• [AUFGABE A]: Wie viele institutionelle Investoren aus wie vielen Ländern umfasst laut dem Text über die Euronext-Börsen deren Liquiditätspool?
• [AUFGABE B]: Schreibe den Text über die Euronext-Börsen im Anschluss an seinen letzten Satz weiter.

• [AUSGEWÄHLTER TEXTAUSZUG]:
┄┄┄┄┄┄┄┄┄┄┄┄┄┄┄┄┄┄┄┄

Serie - Börsenbetreiber im Beauty ContestEuronext

Wie die Euronext-Börsen Wachstumswerte umgarnen

Der paneuropäische Börsenbetreiber setzt auf einen Liquiditätspool mit zahlreichen ausländischen institutionellen Investoren, spezielle Segmente und Programme, um mehr Börsengänge anzulocken.

Wie die Euronext-Börsen Wachstumswerte umgarnen

Serie – Börsenbetreiber im Beauty Contest: Euronext (Teil 4)

Wie die Euronext-Börsen Wachstumswerte umgarnen

Liquiditätspool mit mehr als 6.200 institutionellen Investoren aus 75 Ländern – Spezielle Segmente und Programme für Börsenaspiranten

Die paneuropäische Mehrländerbörse sieht sich selber bei Börsengängen im ersten Halbjahr und der Notierung von Tech-Unternehmen in Europa vorn. Das Emissionsvolumen fiel jedoch zuletzt im Vergleich relativ niedrig aus. Denn gerade das Segment für kleine und mittlere Werte entwickelte sich dynamisch.

wü/bl –- Paris/Mailand
Von Gesche Wüpper und Gerhard Bläske, Paris/Mailand

Der eine hat öffentlich über einen Umzug an die New Yorker Börse nachgedacht, der andere will eine Tochter an die London Stock Exchange bringen. Die Überlegungen von Total Energies zu einer Notierung in den USA und die Pläne von Vivendi für ihre Fernsehsparte Canal+ haben Euronext zuletzt einige negative Kommentare eingebracht. Denn damit würden sich gleich zwei bekannte französische Konzerne für Konkurrenten des paneuropäischen Börsenbetreibers entscheiden.

┄┄┄┄┄┄┄┄┄┄┄┄┄┄┄┄┄┄┄┄

• [ROHDATEN]:
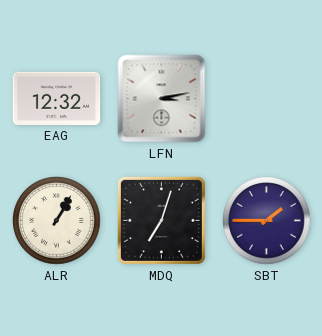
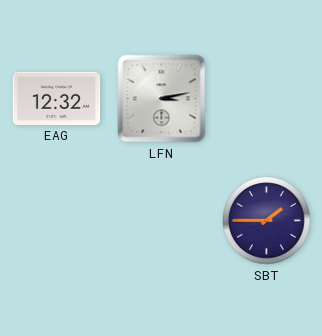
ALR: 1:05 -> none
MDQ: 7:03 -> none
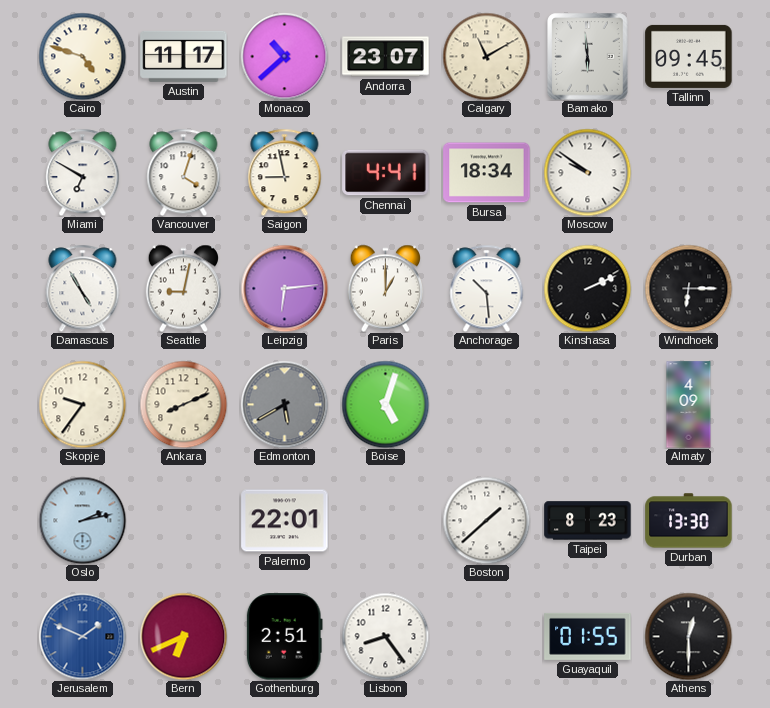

┄┄┄┄┄┄┄┄┄┄┄┄┄┄┄┄┄┄┄┄

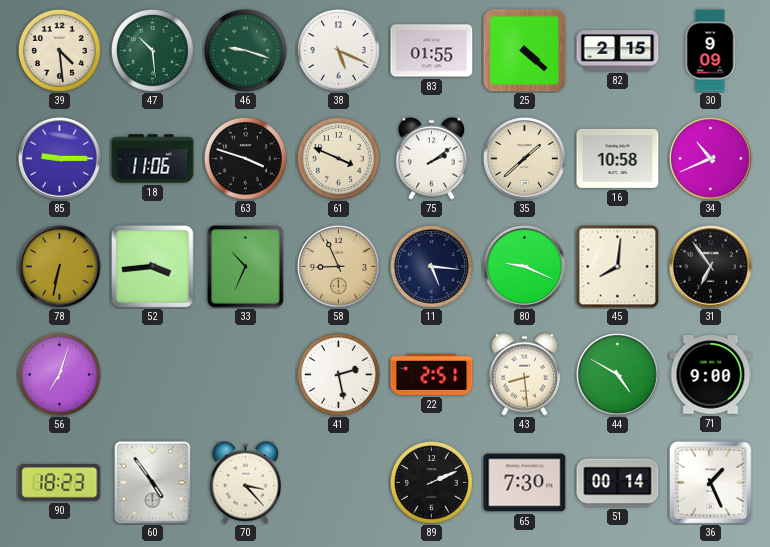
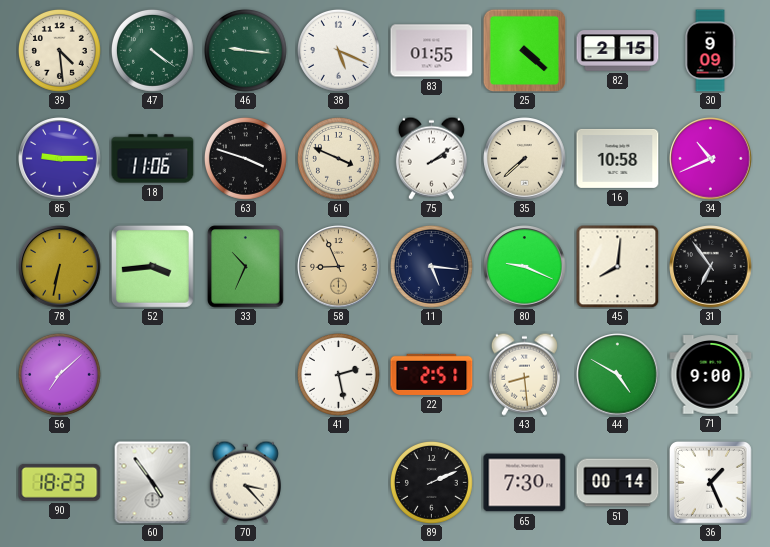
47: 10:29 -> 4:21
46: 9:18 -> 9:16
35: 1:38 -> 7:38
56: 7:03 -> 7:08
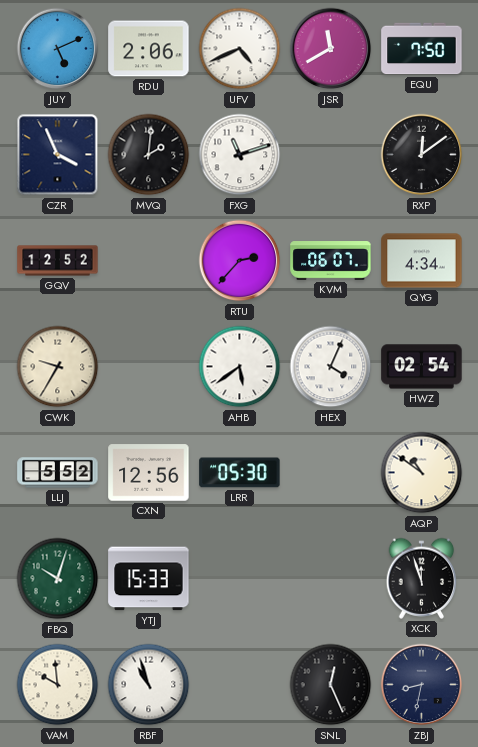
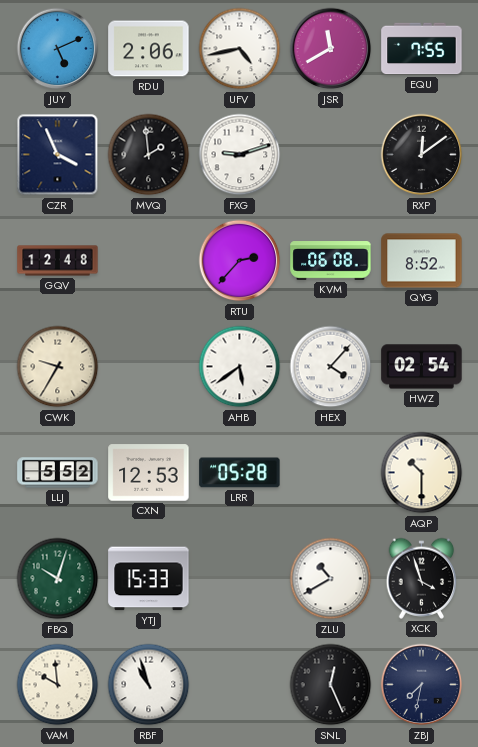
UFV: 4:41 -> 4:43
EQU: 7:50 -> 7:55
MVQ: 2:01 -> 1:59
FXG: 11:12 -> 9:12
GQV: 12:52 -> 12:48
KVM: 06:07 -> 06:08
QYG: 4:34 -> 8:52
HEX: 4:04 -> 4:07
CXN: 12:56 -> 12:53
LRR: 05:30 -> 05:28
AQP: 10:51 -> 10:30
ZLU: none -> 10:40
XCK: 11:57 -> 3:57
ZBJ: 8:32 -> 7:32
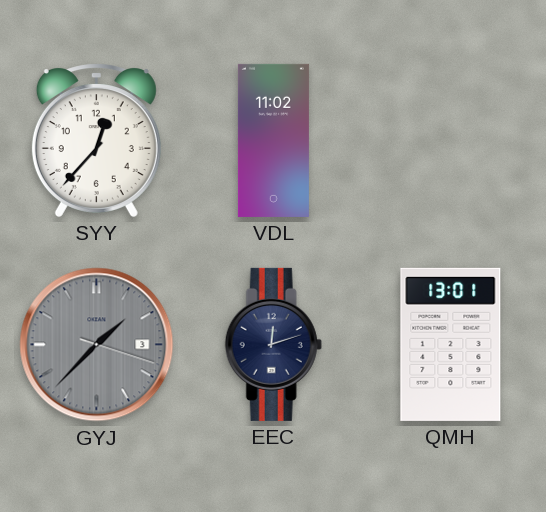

┄┄┄┄┄┄┄┄┄┄┄┄┄┄┄┄┄┄┄┄

• [SCHRIFTLICHE ANTWORT A]: Mehr als 6.200 institutionelle Investoren aus 75 Ländern.

• [SCHRIFTLICHE ANTWORT B]:
Doch der erste Anschein trügt. „In den letzten fünf Jahren hat Euronext nur vier Listings an London verloren, aber 25 britische Unternehmen für eine Notierung an Euronext gewonnen“, sagt Mathieu Caron, der Head of Primary Markets von Euronext. Nach der geplanten Aufspaltung Vivendis sollten zudem mit Havas, Louis Hachette Group und Vivendi drei der vier Einheiten bei Euronext notieren, in Amsterdam und Paris.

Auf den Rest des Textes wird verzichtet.